Going in, I thought Secrets of Strrixhaven would be bomb-heavy, with a lot of removal. I think that was generally a correct read! What I didn’t fully anticipate was how that would impact game pace.
Event 1 – Lessons Were Learned
There’s not much to be said on this event that isn’t really said by the pool itself. In matchups into non-Silverquill decks, games tended to get slowed down, mostly by small deathtouch creatures. Burrog Banemaker, and Noxious Newt were responsible for a lot of this.

Everyone had combat tricks, but no one wanted to drop their combat tricks first. And in a set where every color pair has a mythic flier, using hard removal on little guys feels like it might be a bad idea. So games tended to stall out until someone dropped a bomb.
For example, my first opponent had a Dellian Fel. As far as planeswalkers gon he is fairly vanilla. But it turns out that being able to gain life, draw cards, and destroy creatures, while having a synergistic emblem you can get on your second turn after playing him is pretty good! I’ve also seen a few other matches where the paradigm cards just kinda shredded people; mostly Decorum Dissertation and Germination Practicum.

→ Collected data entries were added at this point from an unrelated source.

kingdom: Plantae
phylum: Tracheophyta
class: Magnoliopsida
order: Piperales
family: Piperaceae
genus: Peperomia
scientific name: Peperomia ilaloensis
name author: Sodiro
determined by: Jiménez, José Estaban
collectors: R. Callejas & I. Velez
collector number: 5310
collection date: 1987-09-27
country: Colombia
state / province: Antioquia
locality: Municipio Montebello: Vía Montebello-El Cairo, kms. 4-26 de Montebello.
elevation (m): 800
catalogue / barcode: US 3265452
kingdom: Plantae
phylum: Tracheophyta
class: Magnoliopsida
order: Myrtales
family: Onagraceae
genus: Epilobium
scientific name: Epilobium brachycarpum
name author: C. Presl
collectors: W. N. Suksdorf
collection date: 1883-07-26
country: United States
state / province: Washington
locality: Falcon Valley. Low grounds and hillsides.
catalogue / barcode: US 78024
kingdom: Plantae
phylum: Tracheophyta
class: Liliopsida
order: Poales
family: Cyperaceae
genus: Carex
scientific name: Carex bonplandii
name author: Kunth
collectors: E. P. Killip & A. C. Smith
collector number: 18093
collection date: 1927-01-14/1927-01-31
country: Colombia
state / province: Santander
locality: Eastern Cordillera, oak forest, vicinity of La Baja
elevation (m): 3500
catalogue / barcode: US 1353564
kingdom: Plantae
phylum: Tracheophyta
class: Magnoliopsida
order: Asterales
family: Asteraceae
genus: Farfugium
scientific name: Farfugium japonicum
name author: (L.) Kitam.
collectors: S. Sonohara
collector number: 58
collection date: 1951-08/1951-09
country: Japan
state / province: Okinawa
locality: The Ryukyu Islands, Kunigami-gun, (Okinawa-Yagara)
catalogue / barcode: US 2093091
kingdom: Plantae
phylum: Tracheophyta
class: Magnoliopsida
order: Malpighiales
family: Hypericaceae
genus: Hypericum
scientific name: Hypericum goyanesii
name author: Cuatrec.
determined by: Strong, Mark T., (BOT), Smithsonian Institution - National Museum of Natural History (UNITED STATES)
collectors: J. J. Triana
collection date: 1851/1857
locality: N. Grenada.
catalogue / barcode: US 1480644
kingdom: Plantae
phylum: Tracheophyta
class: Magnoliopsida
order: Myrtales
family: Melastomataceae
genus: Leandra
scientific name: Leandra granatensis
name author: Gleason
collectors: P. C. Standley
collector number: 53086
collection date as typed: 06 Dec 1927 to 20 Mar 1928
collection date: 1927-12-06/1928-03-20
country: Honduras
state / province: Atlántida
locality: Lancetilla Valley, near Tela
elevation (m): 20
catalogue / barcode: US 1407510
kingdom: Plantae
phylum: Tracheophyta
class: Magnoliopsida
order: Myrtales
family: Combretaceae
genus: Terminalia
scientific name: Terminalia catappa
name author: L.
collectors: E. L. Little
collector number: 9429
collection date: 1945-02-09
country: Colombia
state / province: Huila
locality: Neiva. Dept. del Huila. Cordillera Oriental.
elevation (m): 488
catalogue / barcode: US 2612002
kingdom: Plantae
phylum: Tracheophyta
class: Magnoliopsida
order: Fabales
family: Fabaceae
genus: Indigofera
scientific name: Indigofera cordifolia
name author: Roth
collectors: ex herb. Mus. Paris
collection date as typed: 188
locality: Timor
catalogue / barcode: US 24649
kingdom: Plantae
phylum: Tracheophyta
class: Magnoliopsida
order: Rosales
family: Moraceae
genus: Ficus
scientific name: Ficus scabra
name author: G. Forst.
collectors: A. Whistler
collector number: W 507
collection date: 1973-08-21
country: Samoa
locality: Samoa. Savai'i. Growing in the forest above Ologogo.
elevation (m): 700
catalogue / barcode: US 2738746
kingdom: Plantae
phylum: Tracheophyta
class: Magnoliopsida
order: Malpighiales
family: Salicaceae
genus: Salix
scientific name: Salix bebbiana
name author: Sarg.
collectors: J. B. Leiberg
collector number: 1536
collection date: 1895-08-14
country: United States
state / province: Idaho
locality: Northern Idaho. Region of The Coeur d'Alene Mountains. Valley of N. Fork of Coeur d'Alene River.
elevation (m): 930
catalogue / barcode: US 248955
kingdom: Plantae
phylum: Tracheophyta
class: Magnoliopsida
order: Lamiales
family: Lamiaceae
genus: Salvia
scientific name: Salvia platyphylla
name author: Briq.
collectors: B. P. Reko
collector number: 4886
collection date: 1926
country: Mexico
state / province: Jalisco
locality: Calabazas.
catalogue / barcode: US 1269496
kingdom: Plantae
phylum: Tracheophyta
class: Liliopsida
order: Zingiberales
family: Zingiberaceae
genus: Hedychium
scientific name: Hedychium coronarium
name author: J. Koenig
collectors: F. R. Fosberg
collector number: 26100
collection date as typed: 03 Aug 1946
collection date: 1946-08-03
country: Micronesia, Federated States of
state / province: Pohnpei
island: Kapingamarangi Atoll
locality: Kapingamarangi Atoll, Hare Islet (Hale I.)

Anyway, I wasn’t the only person getting match draws. The friends I went with also got some, and other folks also drew. It was pretty weird honestly.
Long term readers will know that I consider anything less than complete victory a loss (this is not a good character trait!), so having “lost” like this, I wanted redemption.
Event 2 – Back to School
I’d learned a few things at the first event. Primarily: I needed to find a way to aggressively close games out before they went to time.
Usually in a sealed event, there aren’t many ways to influence your pool. But Strixhaven has a seeded pack for each college in each prerelease kit, and the Fourth Place (my store) allows trading sealed kits with other folks in the event before it starts. So I swapped my Witherbloom kit for a Quandrix one.
Witherbloom wasn’t bad, but it wasn’t good. Even running pretty half of the rares, they just didn’t do enough to actually win me matches. So I needed an additional source of bombs, and I thought Quandrix could do that for me with cards like Pterafractyl and Fractal Mascot

I was mostly right! I managed to convincingly smash my way through my first two rounds, then struggled a bit in round 3 before managing to take the win. This put me into top 4, where I pushed through semis to finals.
And then I got absolutely butchered in the finals. Some of this was the Silverquill deck I was playing into. Some of this was just making a large number of blunders. I’m of the opinion that Silverquill, with just a few good cards is much, much stronger than almost every college in this set, because it’s the only one that really gets rewarded for going on the offensive. Repartee and Prepared spells are just incredibly synergistic, much more than having some +1/+1 counters, or a bit of lifegain. And with games stalling out, cards like Summoned Dromedary and Inkling Mascot just do so much.
Overall Thoughts
I generally liked Secrets of Strixhaven. That said, I have some thoughts about the seeded packs.
I haven’t minded seeded packs previously. Both Khans and Avatar used them, and I thought they were pretty good. To be more specific: I didn’t feel like I lost games in those sets because my opponent had a ended up a with a better color of seeded packs.
That’s not really true of Secrets of Strixhaven. Both events I went to, Silverquill just absolutely cleaned people out. I did some free play against a friend’s pool yesterday. He rebuilt it into Silverquill, and… I got cleaned out again.
Some archetypes are going to be better in some formats, and some pools are going to be stronger. But it felt like some Strixhaven sealed pools would always go to time, and some would absolutely run over anything in their way with value commons and uncommons. And you could sway your odds if your pool was Silverquill-seeded.
I didn’t like that much.
Also, bring back foil year stamps on promo cards! I know you can do it Wizards. Wizards said they did it to “reduce the number of cards that store owners have to care about, and to make things easier if release dates change” but like… they are doing special versions of Japanese-only alt arts exclusively found in collector boosters.
You can add a single special card to prereleases, you cheap weasels.